I created these classes while I was pondering a problem I encountered in comp.lang.php (that's a Usenet-group, not a webforum). They are designed to retrieve messages (or message headers) from user's mailbox using POP3-protocol with PHP.

This is a work in progress, so don't expect it to do everything. There's a great possibility there are some bugs in the code, so use on your own risk.

The classes and a (very simple) example of using them are available as PHP-scripts.

Logging JavaScript errors in webserver's log using Ajax

This was a crazy test to see if it'd be possible to log errors triggered by JavaScript (on the client side) in the logfile of the webserver (on the server side, of course). It appears to be possible.

There is still lot to do before this'll be "usefull", but I believe it'll give developers an idea of the possibilities Ajax offers us.

The script and an example of using it (with PHP) are available.

PHP class for reading ID3v1-tag from MP3-file

I was inspired to write this overly simplistic class by an article by Kae Verens (yep, I know he wasn't talking about ID3 but tagging of blog-messages into different categories, but I still got the idea from there). It's only function is to read an ID3-metadata tag from MP3-file (if one exists). The class and an example of using it are available.

Perhaps some day I'll have the time to update this example to also handle ID3v2.x-tags.

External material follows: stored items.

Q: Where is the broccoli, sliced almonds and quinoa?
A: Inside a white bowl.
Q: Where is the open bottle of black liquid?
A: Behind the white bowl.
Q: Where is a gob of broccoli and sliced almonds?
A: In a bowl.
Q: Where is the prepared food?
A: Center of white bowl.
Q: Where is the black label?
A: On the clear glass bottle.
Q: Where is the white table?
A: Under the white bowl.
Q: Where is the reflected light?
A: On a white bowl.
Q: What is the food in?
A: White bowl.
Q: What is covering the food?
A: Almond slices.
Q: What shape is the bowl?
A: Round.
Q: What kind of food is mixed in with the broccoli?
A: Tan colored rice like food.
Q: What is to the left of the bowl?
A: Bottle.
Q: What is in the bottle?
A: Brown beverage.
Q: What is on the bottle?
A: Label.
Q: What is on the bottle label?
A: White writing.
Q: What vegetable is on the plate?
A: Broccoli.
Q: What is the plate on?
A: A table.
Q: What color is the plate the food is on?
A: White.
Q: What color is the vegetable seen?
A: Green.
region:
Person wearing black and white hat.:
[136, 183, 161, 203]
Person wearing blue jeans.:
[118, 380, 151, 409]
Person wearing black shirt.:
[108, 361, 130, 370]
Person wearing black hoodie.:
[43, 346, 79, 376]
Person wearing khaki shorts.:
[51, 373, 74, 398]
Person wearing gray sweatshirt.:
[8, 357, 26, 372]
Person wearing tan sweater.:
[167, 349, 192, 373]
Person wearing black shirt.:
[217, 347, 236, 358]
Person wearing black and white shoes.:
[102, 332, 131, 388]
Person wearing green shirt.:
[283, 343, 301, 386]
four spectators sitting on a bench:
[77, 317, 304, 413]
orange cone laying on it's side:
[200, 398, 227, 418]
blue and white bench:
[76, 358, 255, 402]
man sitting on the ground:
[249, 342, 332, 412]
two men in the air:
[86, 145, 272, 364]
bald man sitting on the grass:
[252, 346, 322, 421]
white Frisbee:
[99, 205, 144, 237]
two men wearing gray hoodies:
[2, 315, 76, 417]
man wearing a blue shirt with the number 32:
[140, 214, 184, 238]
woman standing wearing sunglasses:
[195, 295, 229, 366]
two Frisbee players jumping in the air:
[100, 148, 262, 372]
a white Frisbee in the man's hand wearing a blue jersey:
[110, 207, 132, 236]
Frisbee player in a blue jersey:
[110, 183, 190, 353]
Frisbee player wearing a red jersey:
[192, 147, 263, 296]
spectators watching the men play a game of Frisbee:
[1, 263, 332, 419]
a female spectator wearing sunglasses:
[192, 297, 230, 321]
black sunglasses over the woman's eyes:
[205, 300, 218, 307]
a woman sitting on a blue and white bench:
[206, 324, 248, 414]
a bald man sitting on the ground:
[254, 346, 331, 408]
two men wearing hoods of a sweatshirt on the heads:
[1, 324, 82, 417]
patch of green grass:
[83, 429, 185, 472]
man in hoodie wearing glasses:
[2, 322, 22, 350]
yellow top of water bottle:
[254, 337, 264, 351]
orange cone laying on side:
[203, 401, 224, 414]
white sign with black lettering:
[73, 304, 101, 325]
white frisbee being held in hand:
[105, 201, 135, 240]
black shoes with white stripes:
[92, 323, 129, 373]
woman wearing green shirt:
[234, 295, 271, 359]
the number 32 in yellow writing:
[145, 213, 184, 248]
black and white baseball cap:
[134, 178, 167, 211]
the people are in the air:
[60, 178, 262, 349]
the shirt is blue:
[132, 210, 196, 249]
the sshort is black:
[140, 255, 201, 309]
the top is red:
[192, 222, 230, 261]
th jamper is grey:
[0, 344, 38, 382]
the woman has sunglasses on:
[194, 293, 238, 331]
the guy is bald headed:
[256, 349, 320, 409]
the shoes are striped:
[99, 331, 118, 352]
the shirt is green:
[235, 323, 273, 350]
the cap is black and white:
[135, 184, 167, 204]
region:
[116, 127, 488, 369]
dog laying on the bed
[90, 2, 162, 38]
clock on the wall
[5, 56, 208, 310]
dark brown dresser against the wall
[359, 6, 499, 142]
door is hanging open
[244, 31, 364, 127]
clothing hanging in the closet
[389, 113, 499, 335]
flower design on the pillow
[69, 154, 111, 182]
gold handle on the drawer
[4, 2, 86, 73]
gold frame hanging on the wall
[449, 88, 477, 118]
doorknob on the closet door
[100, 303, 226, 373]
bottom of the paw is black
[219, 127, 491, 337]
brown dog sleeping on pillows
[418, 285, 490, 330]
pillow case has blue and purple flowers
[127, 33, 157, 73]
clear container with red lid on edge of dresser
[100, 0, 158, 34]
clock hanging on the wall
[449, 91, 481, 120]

Simulating Microsoft Office Excel's Freeze Panes-functionality on a browser

For some reason, many of the clients I work with are rather fond of Microsoft Office Excel's Freeze Panes-functionality, and wish me to implement "something similar" for reports that are supposed to be viewed on browsers. The problem is that the requested task is not really as straight forward as it sounds.

I have managed to put together a sort of mock imitation of what they want using some JavaScript that actually works rather consistently between different browsers (of recent make and model:). The example isn't pretty to look at (it's just a "technology demo") and the solution is still far from perfect, but it's a start, none the less.